Not for the Faint of Heart Take II
So the chickens are all in the freezer… it’s coming up on Thanksgiving… which means it’s time for Turkey Killing!
I spent the last two days processing a total of 160 some turkeys. Since I worked almost all the parts at some time during the week, I can describe the whole process in some detail. In case you are all wondering how your turkeys got to your tables. SPECIAL HOLIDAY UPDATE! Wooo eeeeee.
Ok, so you have a pen of cute turkeys.. going “tock tock. Tock tock” and looking at you stupidly but oh so innocently. The killer goes in a grabs one and turns it upside down in a chute and cuts through the jugular and around the neck. Can’t cut through the neck though, cause you get them in your turkeys. So once the bird is fully dead and the blood drained and all, it is taken by the scaulder, who has the hardest job (which I never did at all, by the way). He puts the bird into a tank of water at 148 degrees. The hard part is if the water gets too hot or the bird is in too long, it will burn and rip, but if it’s not in long enough, the feathers don’t come off well. He dunks the bird into a tank of chilled water where someone pulls off the flight and tail feathers. Then the plucker grabs the bird and carries it to this awesome machine which consistes of a bunch of rubber pieces spinning really really fast around. The plucker has to grab the bird really well by the feet and kinda let it slide into the chute so that the feathers are pulled of by the rubber bits, and then swing/slide it around so that all the feathers come off. Or at least most of them. this was my favorite job and what I did most of the day today. It’s a total adrenaline rush to be holding onto this bird and trying to move it around to get maximum feathers off but not ripping or bruising the bird, and DEFINATELY not letting go… which happened to me once Opps.
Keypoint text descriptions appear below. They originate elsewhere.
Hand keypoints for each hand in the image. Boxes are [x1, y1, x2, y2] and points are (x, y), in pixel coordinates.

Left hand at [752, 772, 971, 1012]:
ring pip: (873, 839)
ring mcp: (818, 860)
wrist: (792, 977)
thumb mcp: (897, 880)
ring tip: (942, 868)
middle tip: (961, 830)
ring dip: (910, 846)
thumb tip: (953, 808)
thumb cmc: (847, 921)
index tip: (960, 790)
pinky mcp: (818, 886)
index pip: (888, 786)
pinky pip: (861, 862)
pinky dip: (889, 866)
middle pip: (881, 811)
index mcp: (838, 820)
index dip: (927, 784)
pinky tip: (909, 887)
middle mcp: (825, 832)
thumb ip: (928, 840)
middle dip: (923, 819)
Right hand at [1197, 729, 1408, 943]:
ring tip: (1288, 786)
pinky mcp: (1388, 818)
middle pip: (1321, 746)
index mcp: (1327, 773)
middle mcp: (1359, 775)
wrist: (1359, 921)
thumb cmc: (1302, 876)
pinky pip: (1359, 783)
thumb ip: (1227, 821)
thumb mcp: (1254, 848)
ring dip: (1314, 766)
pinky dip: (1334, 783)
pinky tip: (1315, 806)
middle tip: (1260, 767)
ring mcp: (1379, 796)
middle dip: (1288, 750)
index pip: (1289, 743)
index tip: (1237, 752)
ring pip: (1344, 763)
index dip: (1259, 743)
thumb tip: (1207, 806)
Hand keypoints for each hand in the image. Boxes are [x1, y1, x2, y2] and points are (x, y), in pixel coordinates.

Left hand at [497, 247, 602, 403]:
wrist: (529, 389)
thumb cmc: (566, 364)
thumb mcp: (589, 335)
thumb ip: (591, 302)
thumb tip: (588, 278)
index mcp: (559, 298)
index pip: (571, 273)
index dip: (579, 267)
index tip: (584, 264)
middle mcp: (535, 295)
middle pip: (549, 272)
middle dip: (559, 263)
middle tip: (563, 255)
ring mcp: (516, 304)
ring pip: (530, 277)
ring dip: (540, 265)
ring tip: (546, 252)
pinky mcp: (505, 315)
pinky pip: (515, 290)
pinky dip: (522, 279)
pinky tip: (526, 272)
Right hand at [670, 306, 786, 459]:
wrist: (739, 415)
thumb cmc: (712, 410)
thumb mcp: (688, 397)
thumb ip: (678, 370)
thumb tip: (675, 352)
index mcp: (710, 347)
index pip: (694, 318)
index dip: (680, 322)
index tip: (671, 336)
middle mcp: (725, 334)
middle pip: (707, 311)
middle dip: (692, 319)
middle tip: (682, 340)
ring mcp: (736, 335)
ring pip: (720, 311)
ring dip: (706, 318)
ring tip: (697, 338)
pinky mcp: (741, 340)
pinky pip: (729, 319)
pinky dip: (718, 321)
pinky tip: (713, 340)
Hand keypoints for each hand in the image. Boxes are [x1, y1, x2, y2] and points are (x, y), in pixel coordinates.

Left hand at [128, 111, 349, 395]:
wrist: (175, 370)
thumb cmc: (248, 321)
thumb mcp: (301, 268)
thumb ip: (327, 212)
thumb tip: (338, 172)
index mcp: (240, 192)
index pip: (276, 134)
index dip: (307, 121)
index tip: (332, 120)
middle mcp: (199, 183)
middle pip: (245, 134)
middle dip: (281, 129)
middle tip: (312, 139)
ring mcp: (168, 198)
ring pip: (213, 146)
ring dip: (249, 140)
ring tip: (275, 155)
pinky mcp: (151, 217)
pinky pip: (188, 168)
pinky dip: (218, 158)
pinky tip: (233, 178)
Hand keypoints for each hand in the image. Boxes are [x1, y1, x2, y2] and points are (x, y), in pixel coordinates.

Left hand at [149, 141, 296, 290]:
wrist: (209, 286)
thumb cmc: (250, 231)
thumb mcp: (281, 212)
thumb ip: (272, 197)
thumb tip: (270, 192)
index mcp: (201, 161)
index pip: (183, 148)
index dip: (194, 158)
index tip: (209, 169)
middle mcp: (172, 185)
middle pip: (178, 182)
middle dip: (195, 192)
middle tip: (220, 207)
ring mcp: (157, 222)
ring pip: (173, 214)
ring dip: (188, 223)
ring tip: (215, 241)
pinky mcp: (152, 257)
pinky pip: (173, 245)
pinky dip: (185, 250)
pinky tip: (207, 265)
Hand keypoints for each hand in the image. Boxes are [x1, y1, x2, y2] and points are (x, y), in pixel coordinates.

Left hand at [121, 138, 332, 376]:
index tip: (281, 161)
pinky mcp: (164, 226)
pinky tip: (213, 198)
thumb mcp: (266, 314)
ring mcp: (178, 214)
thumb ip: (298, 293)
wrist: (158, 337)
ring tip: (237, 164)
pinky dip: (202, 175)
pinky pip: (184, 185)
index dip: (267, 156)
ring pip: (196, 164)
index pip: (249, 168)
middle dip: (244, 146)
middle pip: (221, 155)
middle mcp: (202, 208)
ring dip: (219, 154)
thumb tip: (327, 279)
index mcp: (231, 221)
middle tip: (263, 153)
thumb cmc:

Next the birds go to the hand pluckers, a boring tedious job of cutting of the head and feet and then taking out all the feathers that the plucker missed. And then to be gutted. Cut the neck out and remove the crop, and then cut out the asshole and stick it up through the slit cut into the bottom and pull out all the guts hopefully intact and then save the heart, liver, and gizzard into buckets to soak and chill. And then dunk the whole turkey into a tank of cold water. They get all their insides dumped of the warmed water several times and moved into progressively colder and cleaner tanks and finally into big tanks full of ice where they are left for a few hours to cool out while we all left for lunch.
After lunch is packaging. So you drain the turkeys really well and put all the parts (heart liver gizzard) into a bag. And then dry off each turkey and look it over to be sure every feather is off. Some of those feathers are major pains, too. Especially if other turkeys have picked at a bird, they get like infected and blocked up and you have to pick and cut at the skin to get the feather head out. And make sure all the guts are out and the cavity is dried, and then put a neck and bag of guts inside. Then the really hard part of twisting the legs around and mangling them to the point that you can fit them up into that wierd flap. And put it into a bag, the bag gets vacuum suctioned so all the air is out, scauld it one last time to seal the bag on, weigh it, freeze it, and sell it!
Don’t you want to sit down to turkey dinner now?
I say good bye to Vermont tomorrow. It is really pretty here, but I’m not sure yet what I think of Vermont culture. Social economic status is very important and varied here it seems. Well, I would need to live here longer and socialize more to really make a generalization, but it sure ain’t Michigan or California out here! East coasters, I guess. It is amazing though how totally comfortable I feel here at the farm though. It feels like I’ve been here forever. Or at least like I just belong here. It feels like home. And all the animals feel like my companions.
I hope you all have a great Thanksgiving dinner for real and good family time!